In June 2023, Cohen was removed from the Knesset's Foreign Affairs and Defense Committee by party leader Itamar Ben-Gvir, with fellow Otzma Yehudit MK Limor Son Har-Melech taking his place. Cohen had reportedly had a falling-out with Ben-Gvir the prior month over his criticism of an ultimatum made by the party leader regarding the national budget. Ben-Gvir had threatened the government's budget plans if they did not allocate increased funds for the Ministry for the Development of the Negev and the Galilee. Cohen broke with Ben-Gvir by indicating he would vote for the budget agreement regardless.

=== Government tenure ===
Cohen was expected to resign his position in April 2025 and become a deputy minister, which would enable former MK Zvi Sukkot to return to the Knesset. Cohen resigned on 6 April.

He announced on 29 June that he would resign from the government and return to the Knesset, but he withdrew the resignation.

=== Likud ===
Cohen was granted an exemption to Likud's seniority rules by Prime Minister Benjamin Netanyahu in August 2026, allowing him to run in the party's primary. Cohen confirmed on 12 August that he would run in the primary.

==Views and opinions ==
Cohen has been described as a far-right politician by The New York Times. Prior to his election to the Knesset, Cohen expressed several extremist views on social media. In a deleted post, Cohen called for soldiers and policemen to kill, instead of arrest, Palestinian suspects, and called "to wash the streets of Gaza with blood".

Cohen has referred to Palestinian villages in the West Bank as "Palestinazi villages", and accused Palestinians of supporting a Nazi ideology. In 2023, Cohen claimed that "Palestinians are engaging in Nazism, in murdering Jews. There is a Nazi culture there". While Cohen conceded that he does not believe all Palestinians are Nazis, he alleged that social media platform TikTok was being used to spread Nazi ideology among Palestinians. He called for the killing of Palestinians during Ramadan.

In 2022, Almog Cohen expressed support for the Russian all-out invasion of Ukraine. Cohen slammed U.S. President Joe Biden after he characterized the current government as "extreme", claiming that Biden was uninformed about Israel.

In since-deleted posts, Cohen expressed strong opposition to pride parades, stating that "the pride parade is a completely animalistic parade of unbridled and unrestrained sex partying, while harassing boys and minors". He added that he considers pride parades to be "a shocking spectacle of hard and sick porn".

In January 2023, Twitter suspended Cohen's account following a tweet expressing support for the actions of the Israeli Defense Forces (IDF) during the January 2023 Jenin incursion that resulted in the deaths of nine Palestinians.

Cohen praised the IDF, stating "Good and professional work by the fighters in Jenin, keep killing them" and criticized Twitter's decision, calling it "the worst kind of censorship". He claimed that his intention was to target "terrorists involved and not bystanders".

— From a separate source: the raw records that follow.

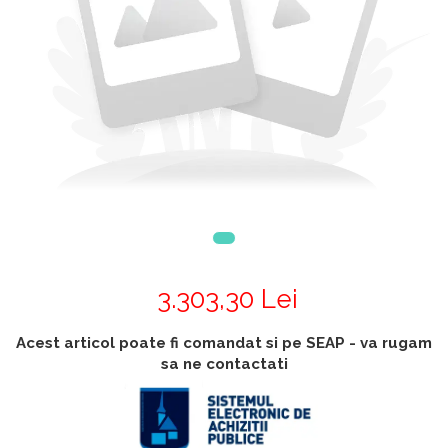
Accesorii
Accesorii generatoare
Aparate de respirat autonome
Camere Termice
Accesorii pentru camere de
termoviziune
Accesorii De Trecere A Apei Si
Spumei
Furtunuri si accesorii
Detectoare De Gaze
Accesorii detectare de gaz
Dispozitive De Masurare
3.303,30 Lei
Radiatii
Diverse Dispozitive De
Acest articol poate fi comandat si pe SEAP - va rugam
Masurare
sa ne contactati
Filtre Si Sorburi
Pulberi De Stingere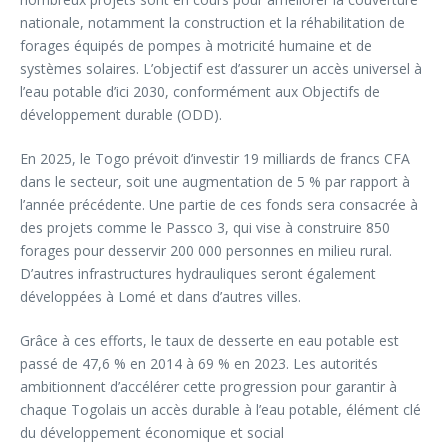
nationale, notamment la construction et la réhabilitation de
forages équipés de pompes à motricité humaine et de
systèmes solaires. L’objectif est d’assurer un accès universel à
l’eau potable d’ici 2030, conformément aux Objectifs de
développement durable (ODD).
En 2025, le Togo prévoit d’investir 19 milliards de francs CFA
dans le secteur, soit une augmentation de 5 % par rapport à
l’année précédente. Une partie de ces fonds sera consacrée à
des projets comme le Passco 3, qui vise à construire 850
forages pour desservir 200 000 personnes en milieu rural.
D’autres infrastructures hydrauliques seront également
développées à Lomé et dans d’autres villes.
Grâce à ces efforts, le taux de desserte en eau potable est
passé de 47,6 % en 2014 à 69 % en 2023. Les autorités
ambitionnent d’accélérer cette progression pour garantir à
chaque Togolais un accès durable à l’eau potable, élément clé
du développement économique et social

In February 2023, Cohen was criticized for comparing Arab MKs to animals. Cohen explicitly stated that MKs from the predominantly Arab Hadash–Ta'al alliance were "not worthy of being sheep, they’re not humans", and vowed to make "their lives miserable". The Times of Israel reported that Cohen was filmed "making animal calling sounds" to draw the attention of Ofer Cassif, the sole Jewish MP in the Hadash–Ta'al alliance.

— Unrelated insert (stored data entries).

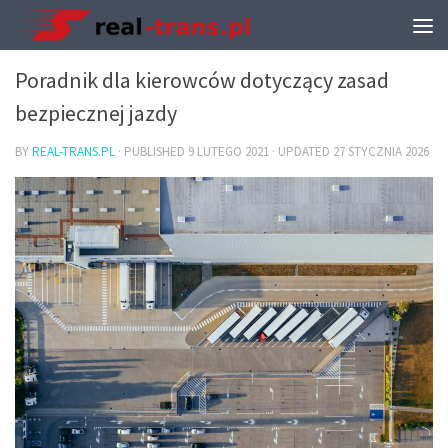
TRANSPORT I PRZEPROWADZKI
Poradnik dla kierowców dotyczący zasad
bezpiecznej jazdy
BY
REAL-TRANS.PL
· PUBLISHED
9 LUTEGO 2021
· UPDATED
27 STYCZNIA 2026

Cohen refused to apologize for his rant, stating that his "goal is to make them feel uncomfortable" and that he considered them supporters of terrorism. In March 2023, he was formally reprimanded for his comments by the Knesset's ethics committee, which led him to lose some parliamentary rights for two days.

== Personal life ==
Cohen is married, with three children.